*Testo estratto:*
XIV LEGISLATURA
PROGETTO DI LEGGE - N. 4507
Onorevoli Colleghi! - L'articolo 38 del testo unico
delle leggi sull'ordinamento degli enti locali, di cui al
decreto legislativo 18 agosto 2000, n. 267, disciplina, tra
l'altro, il funzionamento dei consigli provinciali e comunali.
La disposizione non prevede la partecipazione ai lavori del
consiglio del presidente della provincia, del sindaco o di un
assessore da loro delegato.
Nel 1991 si è dato seguito alla riforma dell'elezione del
sindaco, del presidente della provincia e di quelle "connesse"
dei relativi consigli, nonché della formazione delle
giunte.
Quella riforma, fortemente sentita e voluta soprattutto
per garantire la governabilità interna come stabilità nella
carica e come indipendenza dalla volubilità e insieme dal
condizionamento dell'assemblea, ha pure sostanzialmente
modificato e separato le competenze tra giunta e consiglio.
Anzitutto disponendo la incompatibilità di ruolo per i
rispettivi componenti e, poi, affidando alla prima la
responsabilità dell'amministrazione e della realizzazione del
programma elettorale sulla cui base si è ottenuto il consenso
e al secondo il compito di indirizzo e di controllo.
Tale separazione, tuttavia, si è ancora più accentuata per
la mancata previsione della necessaria presenza di un
componente dell'esecutivo ai lavori dell'assemblea che,
invece, avrebbe potuto e dovuto rappresentare una sorta di
collegamento tra ruoli e competenze distinti per legge ma
inscindibili nella funzione complessiva a loro affidata e nel
necessario raccordo.

*Voci fornite:*
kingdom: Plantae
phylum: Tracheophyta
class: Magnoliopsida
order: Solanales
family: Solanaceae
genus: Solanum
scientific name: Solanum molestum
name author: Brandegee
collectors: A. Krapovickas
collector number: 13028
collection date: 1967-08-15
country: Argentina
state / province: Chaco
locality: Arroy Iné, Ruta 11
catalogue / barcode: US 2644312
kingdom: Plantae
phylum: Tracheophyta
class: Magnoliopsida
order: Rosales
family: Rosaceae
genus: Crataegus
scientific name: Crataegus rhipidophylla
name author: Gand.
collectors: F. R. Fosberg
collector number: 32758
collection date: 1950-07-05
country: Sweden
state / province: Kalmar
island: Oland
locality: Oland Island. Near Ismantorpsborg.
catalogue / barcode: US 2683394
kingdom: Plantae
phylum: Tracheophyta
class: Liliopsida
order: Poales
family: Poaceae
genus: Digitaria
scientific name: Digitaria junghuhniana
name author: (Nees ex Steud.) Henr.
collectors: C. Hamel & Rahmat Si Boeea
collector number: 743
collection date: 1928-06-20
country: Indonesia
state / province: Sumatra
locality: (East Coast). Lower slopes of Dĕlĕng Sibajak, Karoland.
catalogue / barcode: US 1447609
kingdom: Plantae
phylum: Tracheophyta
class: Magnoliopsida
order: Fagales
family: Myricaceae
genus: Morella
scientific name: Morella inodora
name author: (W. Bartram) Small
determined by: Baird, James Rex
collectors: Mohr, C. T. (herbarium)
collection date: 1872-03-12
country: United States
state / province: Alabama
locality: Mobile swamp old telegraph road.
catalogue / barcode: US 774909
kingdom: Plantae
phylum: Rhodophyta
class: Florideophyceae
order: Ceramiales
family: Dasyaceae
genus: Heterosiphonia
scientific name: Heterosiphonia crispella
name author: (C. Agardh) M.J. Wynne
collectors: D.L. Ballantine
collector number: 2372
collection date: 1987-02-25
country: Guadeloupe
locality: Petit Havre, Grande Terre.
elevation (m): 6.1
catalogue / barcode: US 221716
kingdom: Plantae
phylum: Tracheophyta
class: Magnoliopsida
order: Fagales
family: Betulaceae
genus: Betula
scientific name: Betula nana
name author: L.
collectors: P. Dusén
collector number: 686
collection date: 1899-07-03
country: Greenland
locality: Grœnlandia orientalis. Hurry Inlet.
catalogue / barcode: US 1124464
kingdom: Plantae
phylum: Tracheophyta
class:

*Cosa fare:*
Verifica se ciascuna affermazione concorda con il progetto di legge, rispondendo sì o no e citando le parole decisive del progetto di legge. 1. L'articolo 38 prevede la partecipazione del sindaco ai lavori del consiglio. 2. La riforma dell'elezione del sindaco ha avuto seguito nel 1991. 3. Al consiglio spetta il compito di indirizzo e di controllo. Le voci hanno un'origine diversa da quella del testo.

*Soluzione:*
1. No: "La disposizione non prevede la partecipazione ai lavori del consiglio del presidente della provincia, del sindaco o di un assessore da loro delegato."
2. Sì: "Nel 1991 si è dato seguito alla riforma dell'elezione del sindaco"
3. Sì: "e al secondo il compito di indirizzo e di controllo."